Format the non-blank lines of the data below as a Markdown table with two columns, Row and Line, holding a row number and the line itself, and leave the pictures out.
++++ Dataset excerpts
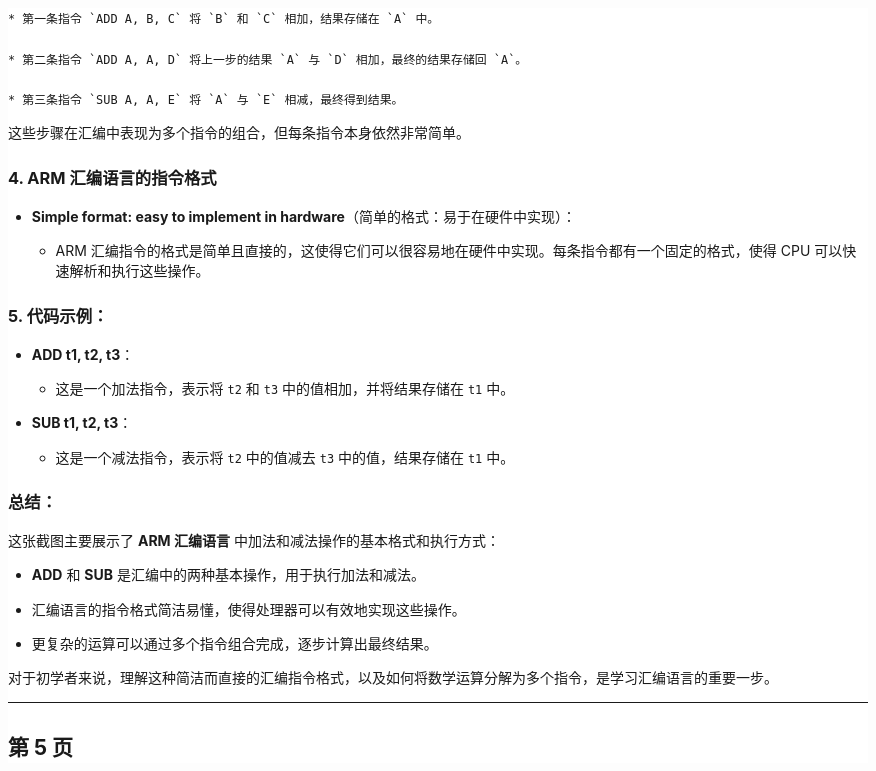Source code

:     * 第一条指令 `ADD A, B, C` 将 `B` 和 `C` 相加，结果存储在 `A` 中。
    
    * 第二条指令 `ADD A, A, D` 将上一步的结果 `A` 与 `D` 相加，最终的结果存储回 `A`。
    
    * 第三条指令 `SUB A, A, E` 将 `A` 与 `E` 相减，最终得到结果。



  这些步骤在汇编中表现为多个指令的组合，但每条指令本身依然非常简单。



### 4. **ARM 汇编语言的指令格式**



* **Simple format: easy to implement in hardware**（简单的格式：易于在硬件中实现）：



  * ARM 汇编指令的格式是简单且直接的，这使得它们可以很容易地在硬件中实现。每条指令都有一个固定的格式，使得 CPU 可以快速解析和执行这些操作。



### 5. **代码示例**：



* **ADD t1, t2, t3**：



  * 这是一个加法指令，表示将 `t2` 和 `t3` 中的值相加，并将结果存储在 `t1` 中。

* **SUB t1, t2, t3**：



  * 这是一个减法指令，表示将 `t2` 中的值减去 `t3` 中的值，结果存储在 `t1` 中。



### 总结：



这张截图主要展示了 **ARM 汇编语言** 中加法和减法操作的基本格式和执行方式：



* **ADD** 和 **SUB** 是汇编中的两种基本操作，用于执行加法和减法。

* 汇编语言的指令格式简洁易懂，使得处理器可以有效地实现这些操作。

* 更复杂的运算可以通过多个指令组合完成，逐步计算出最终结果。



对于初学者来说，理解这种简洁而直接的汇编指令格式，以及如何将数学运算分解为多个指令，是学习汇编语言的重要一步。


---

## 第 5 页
++++++++
Response to this task:
| Row | Line |
|---|---|
| 1 | Source code |
| 2 | :     * 第一条指令 `ADD A, B, C` 将 `B` 和 `C` 相加，结果存储在 `A` 中。 |
| 3 |     * 第二条指令 `ADD A, A, D` 将上一步的结果 `A` 与 `D` 相加，最终的结果存储回 `A`。 |
| 4 |     * 第三条指令 `SUB A, A, E` 将 `A` 与 `E` 相减，最终得到结果。 |
| 5 |   这些步骤在汇编中表现为多个指令的组合，但每条指令本身依然非常简单。 |
| 6 | ### 4. **ARM 汇编语言的指令格式** |
| 7 | * **Simple format: easy to implement in hardware**（简单的格式：易于在硬件中实现）： |
| 8 |   * ARM 汇编指令的格式是简单且直接的，这使得它们可以很容易地在硬件中实现。每条指令都有一个固定的格式，使得 CPU 可以快速解析和执行这些操作。 |
| 9 | ### 5. **代码示例**： |
| 10 | * **ADD t1, t2, t3**： |
| 11 |   * 这是一个加法指令，表示将 `t2` 和 `t3` 中的值相加，并将结果存储在 `t1` 中。 |
| 12 | * **SUB t1, t2, t3**： |
| 13 |   * 这是一个减法指令，表示将 `t2` 中的值减去 `t3` 中的值，结果存储在 `t1` 中。 |
| 14 | ### 总结： |
| 15 | 这张截图主要展示了 **ARM 汇编语言** 中加法和减法操作的基本格式和执行方式： |
| 16 | * **ADD** 和 **SUB** 是汇编中的两种基本操作，用于执行加法和减法。 |
| 17 | * 汇编语言的指令格式简洁易懂，使得处理器可以有效地实现这些操作。 |
| 18 | * 更复杂的运算可以通过多个指令组合完成，逐步计算出最终结果。 |
| 19 | 对于初学者来说，理解这种简洁而直接的汇编指令格式，以及如何将数学运算分解为多个指令，是学习汇编语言的重要一步。 |
| 20 | --- |
| 21 | ## 第 5 页 |